True compound match? (y/n/ignore/save/stop, type ignore to ignore this compound in future, type save to save current progress, type stop to save and exit):
Here is the reaction mapping:
p             1.000000
p_id          1.000000
p_name        0.001044
p_equation    0.895363
p_genes       0.001305
Name: (HCO3E, HCO3E), dtype: float64


id: HCO3E
equation: co2[c] + h2o[c] <=> h[c] + hco3[c]
equation (compound names): CO2[c] + H2O[c] <=> H+[c] + Bicarbonate[c]
ec: 4.2.1.1
genes: NP_414668.1
name: HCO3 equilibration reaction
subsystem: Unassigned
Defined in E_coli_core/reactions.yaml


id: HCO3E
equation: cpd_co2[c] + cpd_h2o[c] <=> cpd_h[c] + cpd_hco3[c]
equation (compound names): CO2[c] + H2O[c] <=> H+[c] + Bicarbonate[c]
ec: 4.2.1.1
genes: WP_020912789.1
name: carbonate dehydratase (HCO3 equilibration reaction)
subsystem: Unassigned
Defined in Shewanella_core/reactions_core.yaml


These two reactions have the following curated compound pairs:

co2[c] cpd_co2[c] 0.9999472032623282
h2o[c] cpd_h2o[c] 0.9999472032623282
h[c] cpd_h[c] 0.9999472032623282
hco3[c] cpd_hco3[c] 0.9999472032623282


4 compounds in HCO3E
4 compounds in HCO3E
4 curated compound pairs

True reaction match? (y/n/ignore/save/stop, type ignore to ignore this reaction in future, type save to save current progress, type stop to save and exit):

In the interface, mapping pairs and their related information will be shown one-by-one. The current pair can be marked as true pair by type in “y”, while false pair can be marked by type in “n”. The current progress can be saved by type in “save”, and type in “stop” will save then exit the interface.
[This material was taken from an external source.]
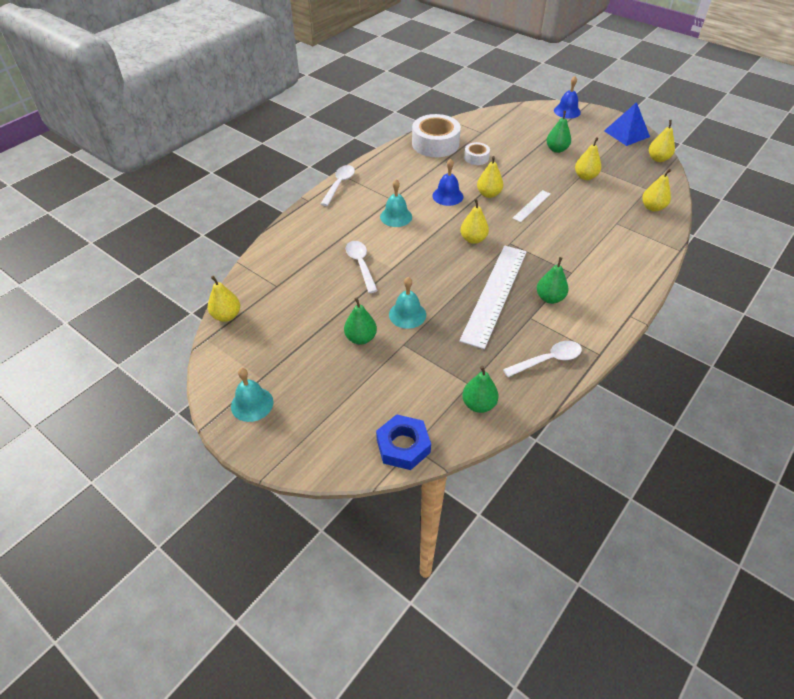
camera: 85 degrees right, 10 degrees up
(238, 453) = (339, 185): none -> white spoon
It’s totally OK to type in a typo in the interface, the program will ignore that input and ask again.

True compound match? (y/n/ignore/save/stop, type ignore to ignore this compound in future, type save to save current progress, type stop to save and exit): saave
True compound match? (y/n/ignore/save/stop, type ignore to ignore this compound in future, type save to save current progress, type stop to save and exit):

Some of the compounds or reactions in the query model don’t actually have a true mapping in the target model, it will be very annoying to type in “n” again and again for those false mapping pairs. In such case, type in “ignore” can ignore the mapping pairs of this compound or reaction in the future.

If the curated files already exist, the command will consider them as the previous progress, then append new curation results. So it’s totally safe to do part of curation at one time, save and exit, then resume the progress at another time.

Translate ids in the query model based on curated mapping result

A common application of model mapping is to translate the compound and reaction ids in the query model to the ones used in the target model, therefore the two models become directly comparable. Once the manual curation is finished, the translation can be done by the modelmapping translate_id command.

(psamm-env) $ psamm-model --model E_coli_core/ modelmapping translate_id \
--compound-map modelmapping/curated_compound_map.tsv \
--reaction-map modelmapping/curated_reaction_map.tsv \
-o modelmapping/translated

A yaml formatted model will be stored in the modelmapping/translated folder.